Sono stati più di 300 i contributi alla conferenza internazionale di fisica delle particelle elementari dal titolo “XXVII International Workshop on Deep Inelastic Scattering and Related Subjects” (DIS 2019), organizzata dal professor Daniele Panzieri e dalla professoressa Marta Ruspa, entrambi docenti dell'Università del Piemonte Orientale, in collaborazione con colleghi fisici dell’Università di Torino e con il supporto dell’Istituto Nazionale di Fisica Nucleare (INFN) e dei laboratori CERN (Ginevra) e DESY (Amburgo).

Deep Inelastic Scattering (DIS, in italiano diffusione profondamente anelastica) è il nome che in fisica delle particelle si attribuisce a un processo in cui una particella fatta di quark (spesso un nucleone) viene sondata nella collisione con una particella leggera (un elettrone, un elettrone o un muone).
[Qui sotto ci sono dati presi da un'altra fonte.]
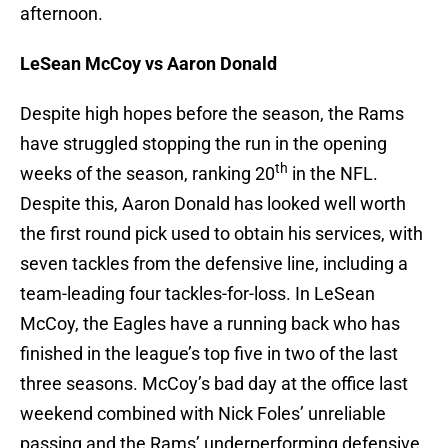
afternoon.
LeSean McCoy vs Aaron Donald
Despite high hopes before the season, the Rams
have struggled stopping the run in the opening
th
weeks of the season, ranking 20
in the NFL.
Despite this, Aaron Donald has looked well worth
the first round pick used to obtain his services, with
seven tackles from the defensive line, including a
team-leading four tackles-for-loss. In LeSean
McCoy, the Eagles have a running back who has
finished in the league’s top five in two of the last
three seasons. McCoy’s bad day at the office last
weekend combined with Nick Foles’ unreliable
passing and the Rams’ underperforming defensive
Ricorre quest’anno il cinquantenario dai primi lavori teorici e sperimentali sull’argomento.

Il workshop DIS, dopo aver girato il mondo dal 1993, è giunto a Torino per la sua ventisettesima edizione.  Tra i sette gruppi di lavoro paralleli della conferenza, hanno avuto ampio tributo i risultati più recenti inerenti la struttura dei nucleoni su cui, nonostante cinquant'anni di studi, ci sono domande ancora aperte. Ha trovato spazio nel programma anche lo studio dei processi di produzione e decadimento del bosone di Higgs, la particella a lungo cercata e misurata al CERN nel 2012, valsa il premio Nobel per la fisica nel 2013. Non sono mancate occasioni di riflessione sul futuro della ricerca specificamente sulla struttura dei nucleoni e più in generale in  fisica delle particelle, anche alla luce della revisione, attualmente in corso, della strategia europea nel settore.

Il workshop DIS accoglie ogni anno ricercatori di tutte le generazioni. Si è data voce ai giovani talenti con l’assegnazione del premio “Guido Altarelli” istituito in memoria del grande fisico italiano riconosciuto come uno dei padri fondatori della Cromodinamica Quantistica, la teoria delle interazioni tra i quark.